When Chris Her-Xiong got a call in October saying someone wanted to donate $3 million to the Milwaukee charter school she runs, she didn't believe them.
Thinking it was a scam, she hung up.
But then she received a follow-up email. She forwarded it to one of the school's board members, who works in financial services, to check if it was legitimate.
It turns out it was.
A month later, the Hmong American Peace Academy, the K-12 school that Her-Xiong founded and runs, had the $3 million gift in the bank, becoming one of more than 1,500 organizations that billionaire philanthropist MacKenzie Scott has donated to in the last few years, following her divorce in 2019 from Amazon founder Jeff Bezos.
“It was so unreal. I think I’m still on cloud nine,” Her-Xiong said in a recent interview with the Milwaukee Journal Sentinel.
It is the single largest donation that the school has received since opening as an elementary in 2004, with a mission of educating Hmong-American children while also preserving their culture, traditions and language.
In addition, Carmen Schools of Science and Technology, a charter school network with five schools around Milwaukee serving more than 2,100 students, also received a donation from Scott this fall, totaling $3.5 million — the largest sum the network has ever received, according to school board members.
"We're really just honored by the generosity of the gift and also believe it really recognizes the impact our teachers and staff have had on the lives of students and families over the last 15 years," said Kathy Hamel, a member of Carmen Schools' board of directors.

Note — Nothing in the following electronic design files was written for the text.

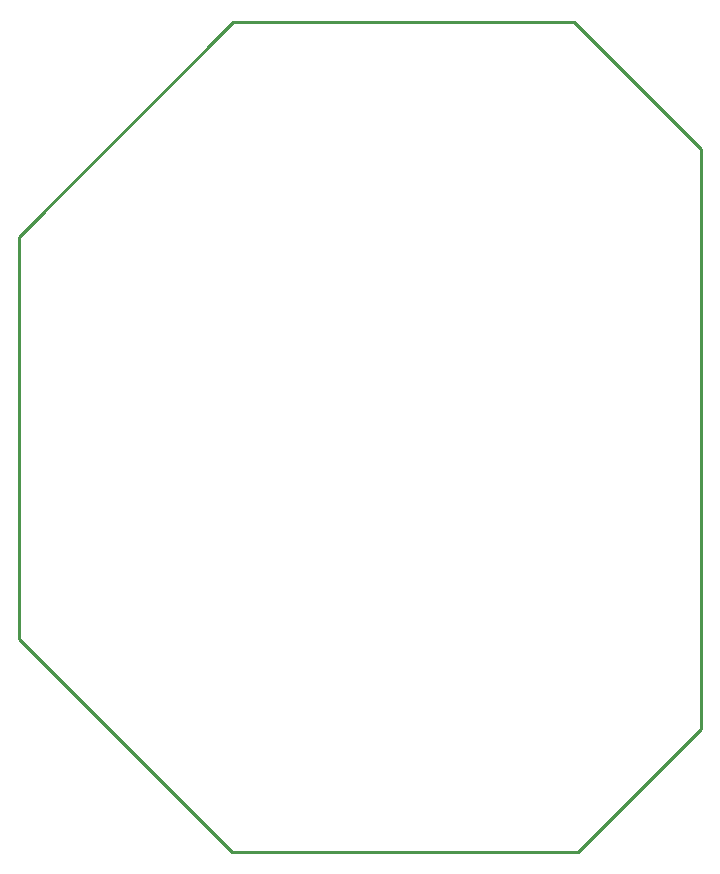
<source format=gko>
G04 Layer: BoardOutlineLayer*
G04 EasyEDA Pro v2.1.64.d1969c9c.217bcf, 2024-09-26 22:54:29*
G04 Gerber Generator version 0.3*
G04 Scale: 100 percent, Rotated: No, Reflected: No*
G04 Dimensions in millimeters*
G04 Leading zeros omitted, absolute positions, 3 integers and 5 decimals*
%FSLAX35Y35*%
%MOMM*%
%ADD10C,0.254*%
G75*


G04 PolygonModel Start*
G54D10*
G01X8233258Y2235200D02*
G01X5346700Y2235200D01*
G01X3530600Y419100D01*
G01Y-2984500D01*
G01X5334000Y-4787900D01*
G01X8267700D01*
G01X9309100Y-3746500D01*
G01Y1159358D01*
G01X8233258Y2235200D01*
G04 PolygonModel End*

M02*

</source>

The money is unrestricted, meaning the schools can use the funds how they see fit. Officials at both schools are still deciding how they want to use the money but generally want to provide academic supports for students, building upgrades and staff supports.

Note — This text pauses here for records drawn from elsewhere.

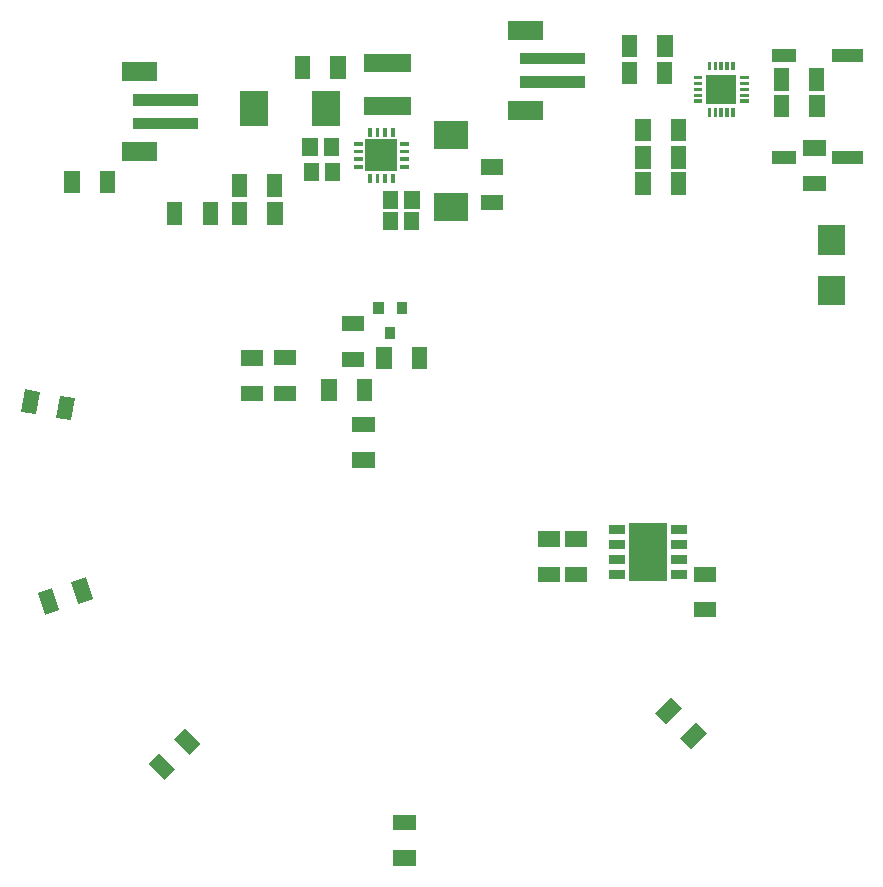
<source format=gbr>
G04 start of page 11 for group -4014 idx -4014 *
G04 Title: (unknown), bottompaste *
G04 Creator: pcb 4.2.0 *
G04 CreationDate: Sun Feb  2 22:12:39 2020 UTC *
G04 For: blinken *
G04 Format: Gerber/RS-274X *
G04 PCB-Dimensions (mm): 90.16 90.16 *
G04 PCB-Coordinate-Origin: lower left *
%MOMM*%
%FSLAX43Y43*%
%LNBOTTOMPASTE*%
%ADD84C,0.002*%
G54D84*G36*
X75610Y77160D02*Y76060D01*
X78210D01*
Y77160D01*
X75610D01*
G37*
G36*
Y85800D02*Y84700D01*
X78210D01*
Y85800D01*
X75610D01*
G37*
G36*
X70500Y77160D02*Y76060D01*
X72600D01*
Y77160D01*
X70500D01*
G37*
G36*
Y85800D02*Y84700D01*
X72600D01*
Y85800D01*
X70500D01*
G37*
G36*
X62129Y86981D02*X60829D01*
Y85081D01*
X62129D01*
Y86981D01*
G37*
G36*
X59130D02*X57830D01*
Y85081D01*
X59130D01*
Y86981D01*
G37*
G36*
X62113Y84660D02*X60813D01*
Y82760D01*
X62113D01*
Y84660D01*
G37*
G36*
X59113D02*X57813D01*
Y82760D01*
X59113D01*
Y84660D01*
G37*
G36*
X67390Y80739D02*X67091D01*
Y80010D01*
X67390D01*
Y80739D01*
G37*
G36*
X66890D02*X66590D01*
Y80010D01*
X66890D01*
Y80739D01*
G37*
G36*
X66390D02*X66090D01*
Y80010D01*
X66390D01*
Y80739D01*
G37*
G36*
X65890D02*X65590D01*
Y80010D01*
X65890D01*
Y80739D01*
G37*
G36*
X63910Y81489D02*Y81190D01*
X64639D01*
Y81489D01*
X63910D01*
G37*
G36*
Y81990D02*Y81690D01*
X64639D01*
Y81990D01*
X63910D01*
G37*
G36*
Y82490D02*Y82190D01*
X64639D01*
Y82490D01*
X63910D01*
G37*
G36*
Y82990D02*Y82690D01*
X64639D01*
Y82990D01*
X63910D01*
G37*
G36*
Y83490D02*Y83191D01*
X64639D01*
Y83490D01*
X63910D01*
G37*
G36*
X64990Y82340D02*Y81090D01*
X66240D01*
Y82340D01*
X64990D01*
G37*
G36*
X66240D02*Y81090D01*
X67490D01*
Y82340D01*
X66240D01*
G37*
G36*
Y83590D02*Y82340D01*
X67490D01*
Y83590D01*
X66240D01*
G37*
G36*
X64990D02*Y82340D01*
X66240D01*
Y83590D01*
X64990D01*
G37*
G36*
X65389Y84671D02*X65090D01*
Y83942D01*
X65389D01*
Y84671D01*
G37*
G36*
X65890D02*X65590D01*
Y83942D01*
X65890D01*
Y84671D01*
G37*
G36*
X66390D02*X66090D01*
Y83942D01*
X66390D01*
Y84671D01*
G37*
G36*
X66890D02*X66590D01*
Y83942D01*
X66890D01*
Y84671D01*
G37*
G36*
X67390D02*X67091D01*
Y83942D01*
X67390D01*
Y84671D01*
G37*
G36*
X67842Y83490D02*Y83191D01*
X68571D01*
Y83490D01*
X67842D01*
G37*
G36*
Y82990D02*Y82690D01*
X68571D01*
Y82990D01*
X67842D01*
G37*
G36*
Y82490D02*Y82190D01*
X68571D01*
Y82490D01*
X67842D01*
G37*
G36*
Y81990D02*Y81690D01*
X68571D01*
Y81990D01*
X67842D01*
G37*
G36*
Y81489D02*Y81190D01*
X68571D01*
Y81489D01*
X67842D01*
G37*
G36*
X65389Y80739D02*X65090D01*
Y80010D01*
X65389D01*
Y80739D01*
G37*
G36*
X63258Y75327D02*X61958D01*
Y73427D01*
X63258D01*
Y75327D01*
G37*
G36*
X60258D02*X58958D01*
Y73427D01*
X60258D01*
Y75327D01*
G37*
G36*
X60274Y77507D02*X58974D01*
Y75607D01*
X60274D01*
Y77507D01*
G37*
G36*
X63273D02*X61973D01*
Y75607D01*
X63273D01*
Y77507D01*
G37*
G36*
X60256Y79871D02*X58956D01*
Y77971D01*
X60256D01*
Y79871D01*
G37*
G36*
X63256D02*X61956D01*
Y77971D01*
X63256D01*
Y79871D01*
G37*
G36*
X36007Y81697D02*Y80197D01*
X40007D01*
Y81697D01*
X36007D01*
G37*
G36*
Y85297D02*Y83797D01*
X40007D01*
Y85297D01*
X36007D01*
G37*
G36*
X35110Y77885D02*Y77585D01*
X35910D01*
Y77885D01*
X35110D01*
G37*
G36*
Y77235D02*Y76935D01*
X35910D01*
Y77235D01*
X35110D01*
G37*
G36*
Y76585D02*Y76285D01*
X35910D01*
Y76585D01*
X35110D01*
G37*
G36*
Y75935D02*Y75635D01*
X35910D01*
Y75935D01*
X35110D01*
G37*
G36*
X39010D02*Y75635D01*
X39810D01*
Y75935D01*
X39010D01*
G37*
G36*
Y76585D02*Y76285D01*
X39810D01*
Y76585D01*
X39010D01*
G37*
G36*
Y77235D02*Y76935D01*
X39810D01*
Y77235D01*
X39010D01*
G37*
G36*
Y77885D02*Y77585D01*
X39810D01*
Y77885D01*
X39010D01*
G37*
G36*
X36635Y75210D02*X36335D01*
Y74410D01*
X36635D01*
Y75210D01*
G37*
G36*
X37285D02*X36985D01*
Y74410D01*
X37285D01*
Y75210D01*
G37*
G36*
X37935D02*X37635D01*
Y74410D01*
X37935D01*
Y75210D01*
G37*
G36*
X38585D02*X38285D01*
Y74410D01*
X38585D01*
Y75210D01*
G37*
G36*
Y79110D02*X38285D01*
Y78310D01*
X38585D01*
Y79110D01*
G37*
G36*
X37935D02*X37635D01*
Y78310D01*
X37935D01*
Y79110D01*
G37*
G36*
X37285D02*X36985D01*
Y78310D01*
X37285D01*
Y79110D01*
G37*
G36*
X36635D02*X36335D01*
Y78310D01*
X36635D01*
Y79110D01*
G37*
G36*
X36110Y78110D02*Y75410D01*
X38810D01*
Y78110D01*
X36110D01*
G37*
G36*
X41940Y79700D02*Y77300D01*
X44840D01*
Y79700D01*
X41940D01*
G37*
G36*
Y73600D02*Y71200D01*
X44840D01*
Y73600D01*
X41940D01*
G37*
G36*
X45870Y76420D02*Y75120D01*
X47770D01*
Y76420D01*
X45870D01*
G37*
G36*
Y73420D02*Y72120D01*
X47770D01*
Y73420D01*
X45870D01*
G37*
G36*
X49190Y85450D02*Y84450D01*
X54690D01*
Y85450D01*
X49190D01*
G37*
G36*
Y83450D02*Y82450D01*
X54690D01*
Y83450D01*
X49190D01*
G37*
G36*
X48190Y88150D02*Y86550D01*
X51190D01*
Y88150D01*
X48190D01*
G37*
G36*
Y81350D02*Y79750D01*
X51190D01*
Y81350D01*
X48190D01*
G37*
G36*
X33890Y78200D02*X32590D01*
Y76700D01*
X33890D01*
Y78200D01*
G37*
G36*
X32090D02*X30790D01*
Y76700D01*
X32090D01*
Y78200D01*
G37*
G36*
X27859Y82162D02*X25459D01*
Y79262D01*
X27859D01*
Y82162D01*
G37*
G36*
X33959D02*X31559D01*
Y79262D01*
X33959D01*
Y82162D01*
G37*
G36*
X40690Y71950D02*X39390D01*
Y70450D01*
X40690D01*
Y71950D01*
G37*
G36*
X38890D02*X37590D01*
Y70450D01*
X38890D01*
Y71950D01*
G37*
G36*
X20626Y72795D02*X19326D01*
Y70895D01*
X20626D01*
Y72795D01*
G37*
G36*
X23626D02*X22326D01*
Y70895D01*
X23626D01*
Y72795D01*
G37*
G36*
X29124Y72781D02*X27824D01*
Y70881D01*
X29124D01*
Y72781D01*
G37*
G36*
X26124D02*X24824D01*
Y70881D01*
X26124D01*
Y72781D01*
G37*
G36*
X29094Y75157D02*X27794D01*
Y73257D01*
X29094D01*
Y75157D01*
G37*
G36*
X26094D02*X24794D01*
Y73257D01*
X26094D01*
Y75157D01*
G37*
G36*
X34439Y85138D02*X33139D01*
Y83239D01*
X34439D01*
Y85138D01*
G37*
G36*
X31439D02*X30139D01*
Y83239D01*
X31439D01*
Y85138D01*
G37*
G36*
X11920Y75448D02*X10620D01*
Y73548D01*
X11920D01*
Y75448D01*
G37*
G36*
X14920D02*X13620D01*
Y73548D01*
X14920D01*
Y75448D01*
G37*
G36*
X41351Y60524D02*X40051D01*
Y58624D01*
X41351D01*
Y60524D01*
G37*
G36*
X38351D02*X37051D01*
Y58624D01*
X38351D01*
Y60524D01*
G37*
G36*
X36697Y57825D02*X35397D01*
Y55925D01*
X36697D01*
Y57825D01*
G37*
G36*
X33698D02*X32398D01*
Y55925D01*
X33698D01*
Y57825D01*
G37*
G36*
X37653Y64343D02*X36790D01*
Y63327D01*
X37653D01*
Y64343D01*
G37*
G36*
X39634D02*X38771D01*
Y63327D01*
X39634D01*
Y64343D01*
G37*
G36*
X38644Y62260D02*X37780D01*
Y61244D01*
X38644D01*
Y62260D01*
G37*
G36*
X28354Y57268D02*Y55968D01*
X30254D01*
Y57268D01*
X28354D01*
G37*
G36*
Y60268D02*Y58968D01*
X30254D01*
Y60268D01*
X28354D01*
G37*
G36*
X25584Y60241D02*Y58941D01*
X27484D01*
Y60241D01*
X25584D01*
G37*
G36*
Y57241D02*Y55941D01*
X27484D01*
Y57241D01*
X25584D01*
G37*
G36*
X35016Y51615D02*Y50315D01*
X36916D01*
Y51615D01*
X35016D01*
G37*
G36*
Y54615D02*Y53315D01*
X36916D01*
Y54615D01*
X35016D01*
G37*
G36*
X61630Y45600D02*X58430D01*
Y40700D01*
X61630D01*
Y45600D01*
G37*
G36*
X56730Y41620D02*Y40870D01*
X58080D01*
Y41620D01*
X56730D01*
G37*
G36*
Y42890D02*Y42140D01*
X58080D01*
Y42890D01*
X56730D01*
G37*
G36*
Y44160D02*Y43410D01*
X58080D01*
Y44160D01*
X56730D01*
G37*
G36*
Y45430D02*Y44680D01*
X58080D01*
Y45430D01*
X56730D01*
G37*
G36*
X61980Y41620D02*Y40870D01*
X63330D01*
Y41620D01*
X61980D01*
G37*
G36*
Y42890D02*Y42140D01*
X63330D01*
Y42890D01*
X61980D01*
G37*
G36*
Y44160D02*Y43410D01*
X63330D01*
Y44160D01*
X61980D01*
G37*
G36*
Y45430D02*Y44680D01*
X63330D01*
Y45430D01*
X61980D01*
G37*
G36*
X52998Y44908D02*Y43609D01*
X54898D01*
Y44908D01*
X52998D01*
G37*
G36*
Y41909D02*Y40609D01*
X54898D01*
Y41909D01*
X52998D01*
G37*
G36*
X63941Y38941D02*Y37641D01*
X65841D01*
Y38941D01*
X63941D01*
G37*
G36*
Y41940D02*Y40640D01*
X65841D01*
Y41940D01*
X63941D01*
G37*
G36*
X50714Y44912D02*Y43612D01*
X52614D01*
Y44912D01*
X50714D01*
G37*
G36*
Y41913D02*Y40613D01*
X52614D01*
Y41913D01*
X50714D01*
G37*
G36*
X62895Y29936D02*X61976Y30855D01*
X60633Y29512D01*
X61552Y28592D01*
X62895Y29936D01*
G37*
G36*
X65017Y27814D02*X64097Y28734D01*
X62754Y27390D01*
X63673Y26471D01*
X65017Y27814D01*
G37*
G36*
X38475Y20898D02*Y19598D01*
X40375D01*
Y20898D01*
X38475D01*
G37*
G36*
Y17899D02*Y16599D01*
X40375D01*
Y17899D01*
X38475D01*
G37*
G36*
X20802Y28258D02*X19883Y27339D01*
X21227Y25996D01*
X22146Y26915D01*
X20802Y28258D01*
G37*
G36*
X18681Y26137D02*X17762Y25218D01*
X19106Y23874D01*
X20025Y24794D01*
X18681Y26137D01*
G37*
G36*
X12464Y41015D02*X11228Y40613D01*
X11815Y38806D01*
X13051Y39208D01*
X12464Y41015D01*
G37*
G36*
X9611Y40088D02*X8375Y39686D01*
X8962Y37879D01*
X10198Y38281D01*
X9611Y40088D01*
G37*
G36*
X11526Y56184D02*X10246Y56410D01*
X9916Y54539D01*
X11196Y54313D01*
X11526Y56184D01*
G37*
G36*
X8572Y56705D02*X7292Y56931D01*
X6962Y55059D01*
X8242Y54834D01*
X8572Y56705D01*
G37*
G36*
X76760Y66560D02*X74460D01*
Y64060D01*
X76760D01*
Y66560D01*
G37*
G36*
Y70860D02*X74460D01*
Y68360D01*
X76760D01*
Y70860D01*
G37*
G36*
X38900Y73750D02*X37600D01*
Y72250D01*
X38900D01*
Y73750D01*
G37*
G36*
X40700D02*X39400D01*
Y72250D01*
X40700D01*
Y73750D01*
G37*
G36*
X74984Y84113D02*X73684D01*
Y82214D01*
X74984D01*
Y84113D01*
G37*
G36*
X71984D02*X70684D01*
Y82214D01*
X71984D01*
Y84113D01*
G37*
G36*
X74993Y81861D02*X73693D01*
Y79962D01*
X74993D01*
Y81861D01*
G37*
G36*
X71993D02*X70693D01*
Y79962D01*
X71993D01*
Y81861D01*
G37*
G36*
X73192Y78036D02*Y76736D01*
X75092D01*
Y78036D01*
X73192D01*
G37*
G36*
Y75036D02*Y73736D01*
X75092D01*
Y75036D01*
X73192D01*
G37*
G36*
X33990Y76070D02*X32690D01*
Y74570D01*
X33990D01*
Y76070D01*
G37*
G36*
X32190D02*X30890D01*
Y74570D01*
X32190D01*
Y76070D01*
G37*
G36*
X16470Y81950D02*Y80950D01*
X21970D01*
Y81950D01*
X16470D01*
G37*
G36*
Y79950D02*Y78950D01*
X21970D01*
Y79950D01*
X16470D01*
G37*
G36*
X15470Y84650D02*Y83050D01*
X18470D01*
Y84650D01*
X15470D01*
G37*
G36*
Y77850D02*Y76250D01*
X18470D01*
Y77850D01*
X15470D01*
G37*
G36*
X34095Y63142D02*Y61842D01*
X35995D01*
Y63142D01*
X34095D01*
G37*
G36*
Y60142D02*Y58842D01*
X35995D01*
Y60142D01*
X34095D01*
G37*
M02*

</source>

The donations were part of Scott's latest round of giving, in which she gave hundreds of millions of dollars to charter schools and public school districts across the country, among other organizations. Scott, who has pledged to give away at least half of her fortune over her lifetime, has now donated $14.4 billion since her divorce, according to a tally of totals she has disclosed in semi-annual Medium posts. She is one of the United States' biggest lifetime givers, behind only Warren Buffett, Bill Gates and Melinda French Gates and George Soros, according to Forbes.
Among the school districts she gave to were Chicago Public Schools ($25 million), Cleveland Metropolitan School District ($20 million) and Detroit Public Schools Community District ($20 million). Milwaukee Public Schools did not receive a donation.
Besides schools, Scott also contributed to groups that focus on LGBTQ rights, racial equity, refugee and migrant rights, job training and readiness, and more.
It is not clear how the Milwaukee charter schools came to Scott's attention, or to that of her team. In her latest Medium post, Scott said she looked to support organizations working with underserved communities.
The Hmong American Peace Academy serves almost exclusively Hmong students, the vast majority of them low-income. It is one of the city's highest-performing public schools, regularly exceeding expectations on its state report cards.
Four of Carmen's schools — an elementary school, a middle school and two high schools on the south side — draw mostly Hispanic students from the surrounding neighborhoods. The remaining campus — a combined middle-high school on the northwest side — serves mostly Black students. Most come from low-income families.
One of the three high schools, Carmen South High School, has drawn national attention, with U.S. News and World Report ranking it as the best public school in Wisconsin in 2017. But the charter school network has struggled to replicate that success with its other schools. Carmen Southeast High School, the other high school on the south side, failed to meet expectations on its latest state report card.
The donations come as schools continue to emerge from the pandemic and confront challenges stemming from school closures and other pandemic-related disruptions, including student learning loss and a rise in mental health problems.
"COVID-19 really did a terrible thing to our young scholars," Her-Xiong said, adding that students are behind academically and have more needs than before. "They can't learn if their social and emotional needs are not met."
Officials at the school have not finalized how they will use the $3 million, she said, but priorities include enhancing educational opportunities, including arts and other programming; investing in school buildings and other infrastructure; and hiring employees to meet students' needs.
"We are committed first and foremost to ensure that the dollars impact what matters the most, and that is the classroom," she said.
The Hmong American Peace Academy just opened a new $30-million school building last year, which allowed it to close one of its two satellite locations and move those students to the main campus, on 84th Street just south of Hampton. Her-Xiong has said she hopes to continue expanding to bring the rest of the students, at the remaining satellite location on Denver Avenue, to the main campus.
Officials with Carmen Schools were also still deciding how to use the donated funds.
"We are bringing forward some proposals to the board, I believe in the coming months so we can sketch that out in more detail," Hamel said.
But officials plan to put the money toward three buckets, she said: academic growth, facility improvements and staff retention.
Earlier this year, employees at Carmen Schools tried to unionize over concerns about pay, working conditions and staff turnover. Ultimately, that effort failed.
Hamel said that Carmen officials already are involved in staff engagement efforts and that staff will have input in how the donated funds are used. Hamel did not have any information on whether or how the network planned to spread the money across its five schools.